By rickyjames, Section News Posted on Mon May 17, 2004 at 05:54:52 AM PST
Imagine if the transistor and the internet had been invented a thousand years ago. Imagine a millennium of genetic engineering. Imagine if quantum theory and relativity had been successfully replaced by string theory centuries ago, and today we were finishing up on whatever comes after superstrings. Imagine if the celebration for the year 2000 AD had been observed by citizens on the Moon, on Mars, and across the Solar System. Imagine if Henry Ford were known for the mass production of personal warp-drive spacecraft. Imagine if Neil Armstrong had gone not to the Moon, but to the first pi-ring transdimensional Shadow Earth. Imagine if Bill Gates hawked not Windows but instead...

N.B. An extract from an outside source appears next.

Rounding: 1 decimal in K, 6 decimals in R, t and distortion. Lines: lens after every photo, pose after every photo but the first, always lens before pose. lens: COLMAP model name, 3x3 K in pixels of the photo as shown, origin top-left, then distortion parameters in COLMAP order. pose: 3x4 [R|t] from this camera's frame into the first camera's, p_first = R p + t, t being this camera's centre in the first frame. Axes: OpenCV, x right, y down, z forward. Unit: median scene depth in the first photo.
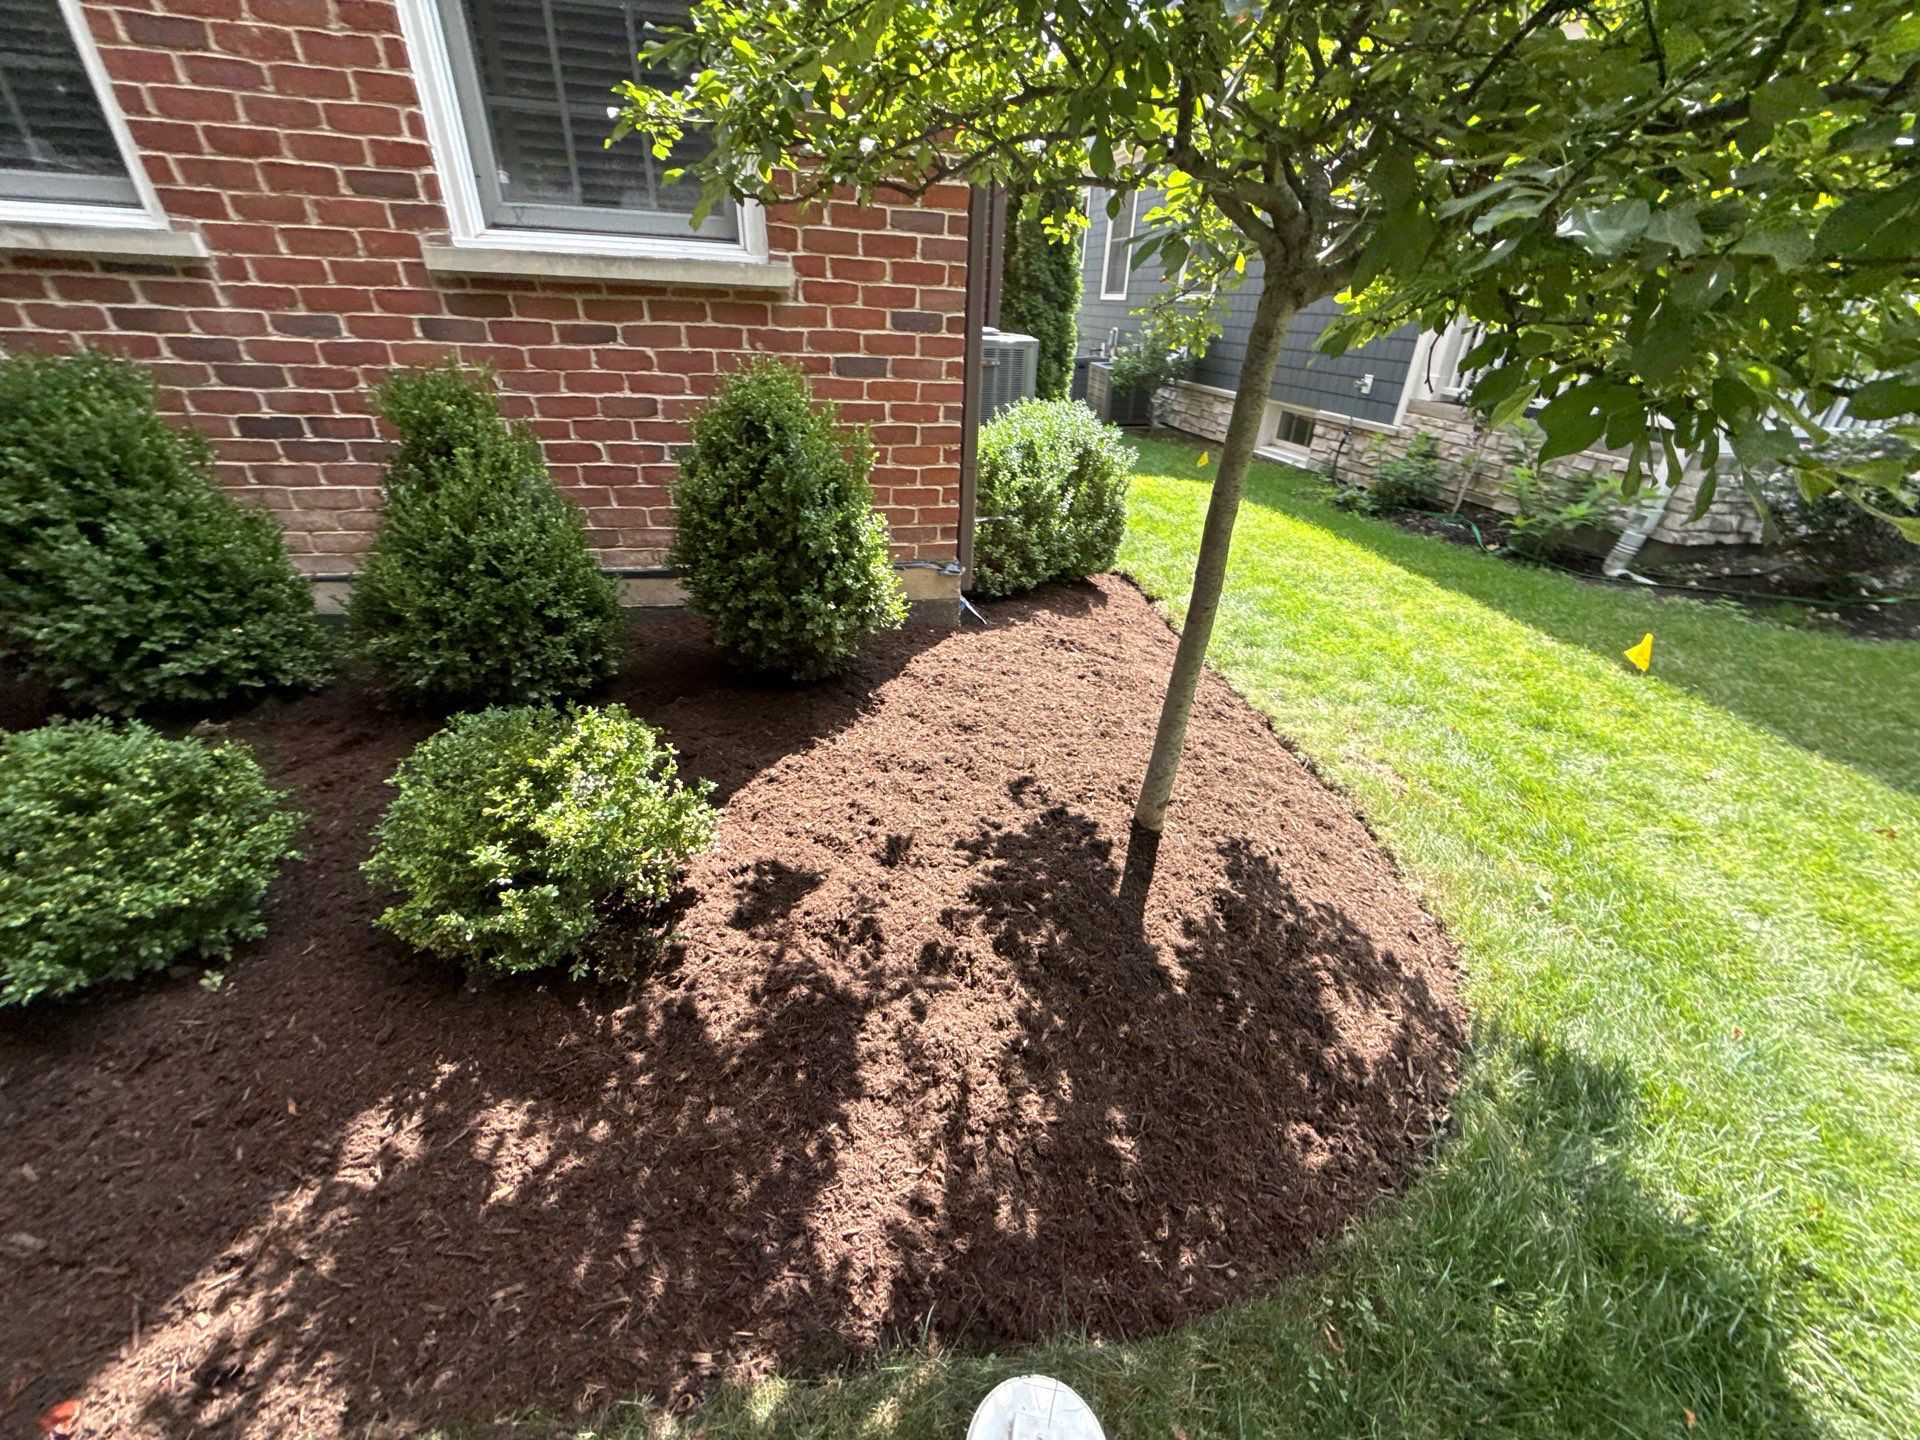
lens RADIAL K [[761.3, 0, 958.5], [0, 761.3, 718.3], [0, 0, 1]] dist [0.000693, -0.000216]
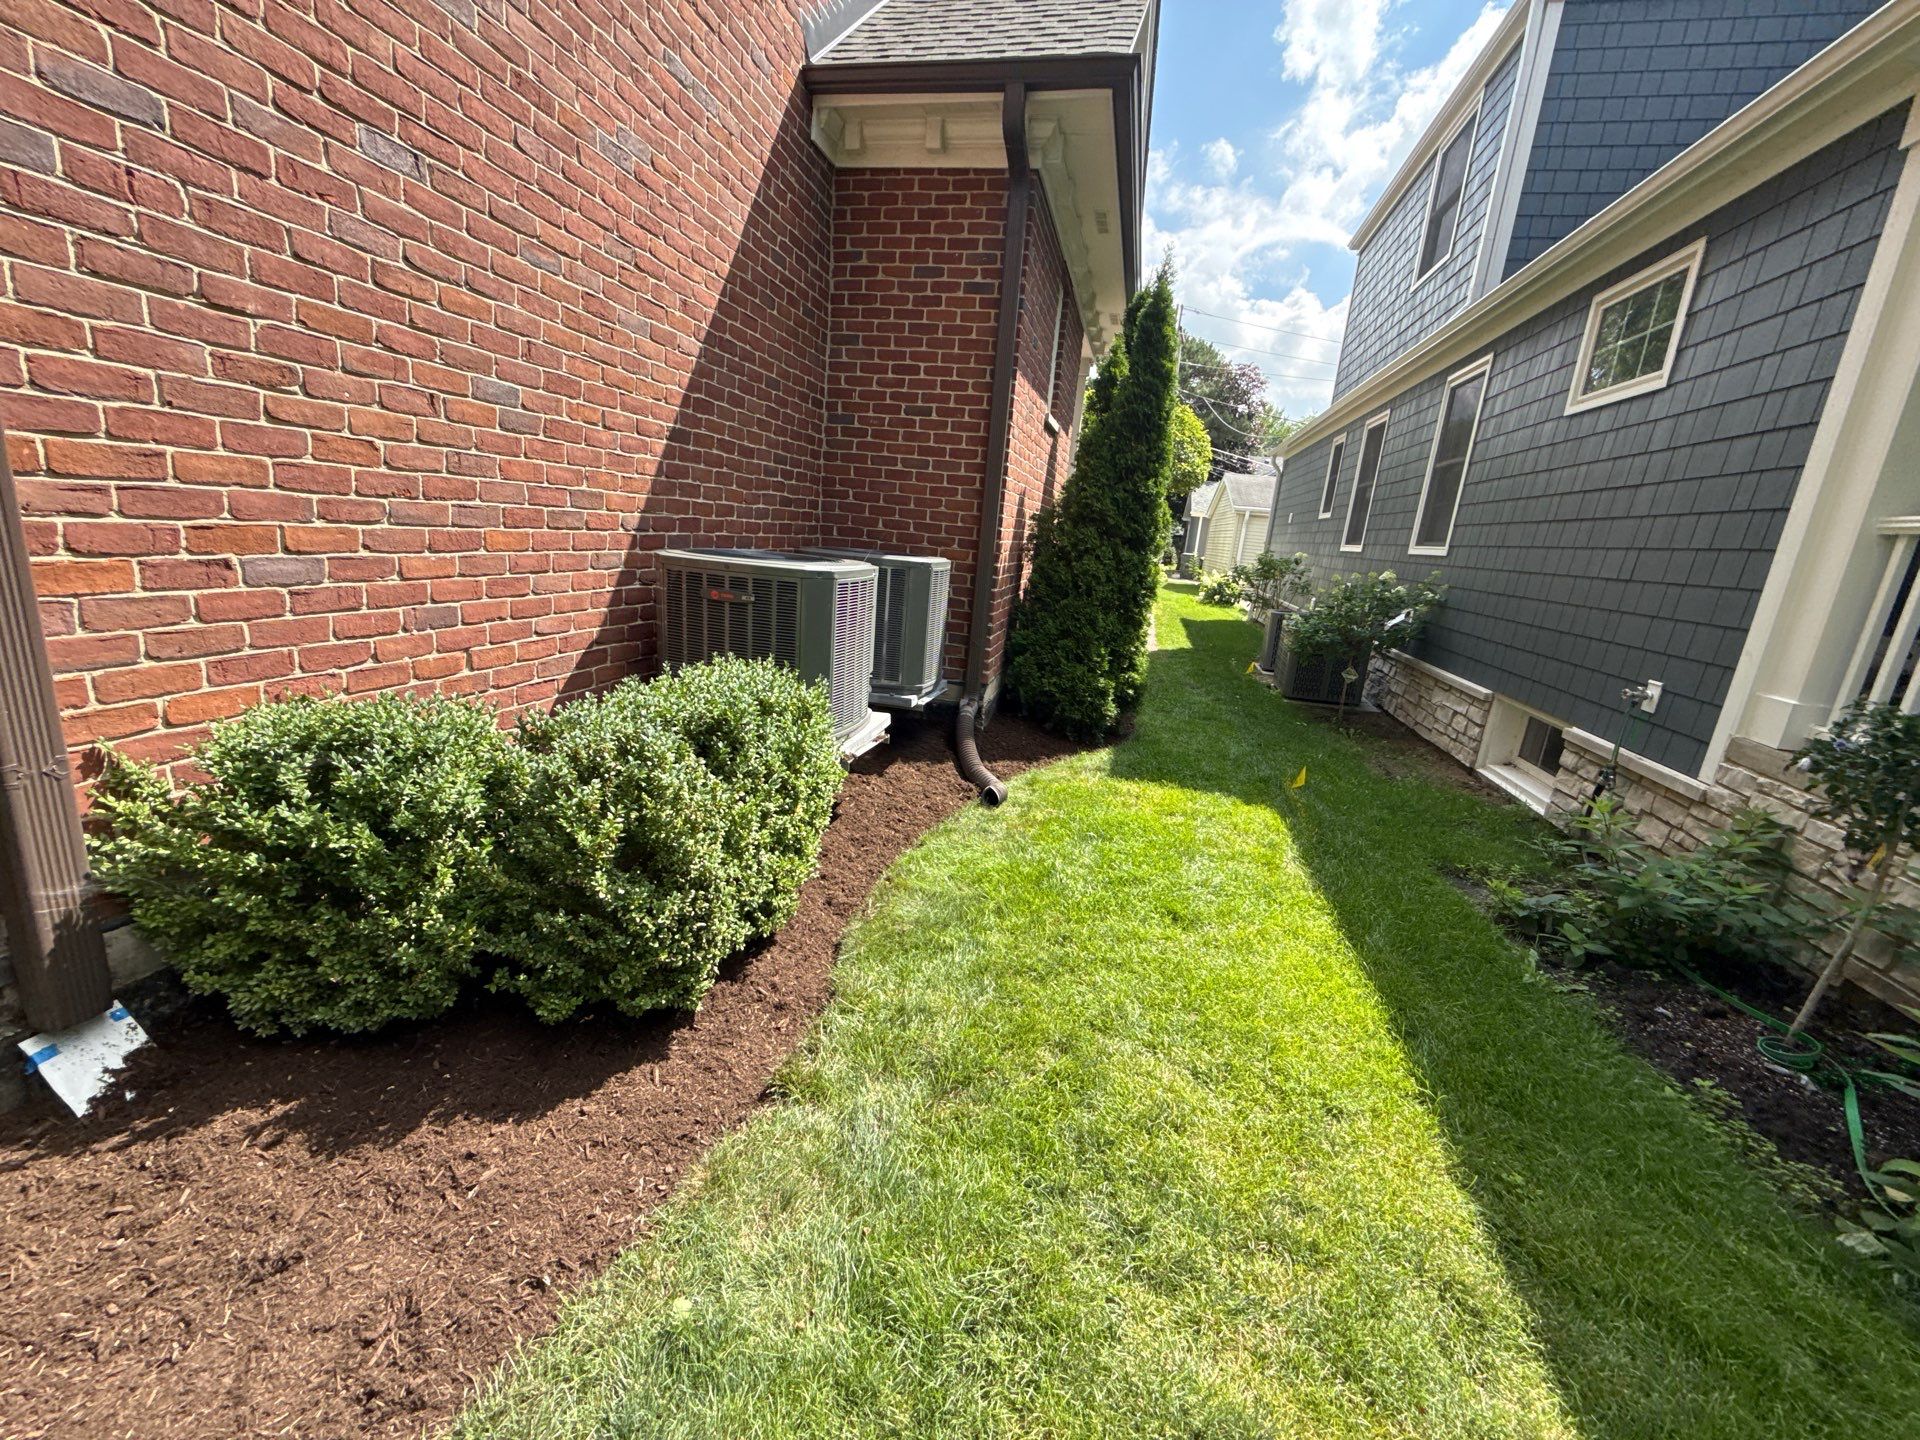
lens RADIAL K [[780.0, 0, 923.7], [0, 780.0, 717.4], [0, 0, 1]] dist [0.000957, -0.000066]
pose [[0.902066, 0.136440, -0.409463, 0.311892], [-0.244266, 0.943548, -0.223723, -0.181044], [0.355823, 0.301831, 0.884471, 0.340723]]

If ever there were a story at SciScoop that's worth a moment of silence to lament the loss of what could have been, this is it. A joint Egyptian-Polish archeological team has reportedly found the long-lost Library of Alexandria. This facility was effectively the first true University, with lecture rooms for thousands of students and nearly a million scrolls for them to read. This is the place where Archimedes invented the screw-shaped water pump that is still in use today, the place where Eratosthenes measured the diameter of the Earth, the place where Euclid wrote The Elements after discovering the rules of geometry, the place where Ptolemy wrote The Almagest, the most influential scientific book about the nature of the Universe for 1,500 years.
The Library of Alexandria was where the "modern" intellectual flame of knowledge first flickered to life in the ancient world, and indeed for a while it burned brightly. Had it not been extinguished, a thousand year Dark Age might have been avoided, and who knows on what lofty heights we might have stood this very day?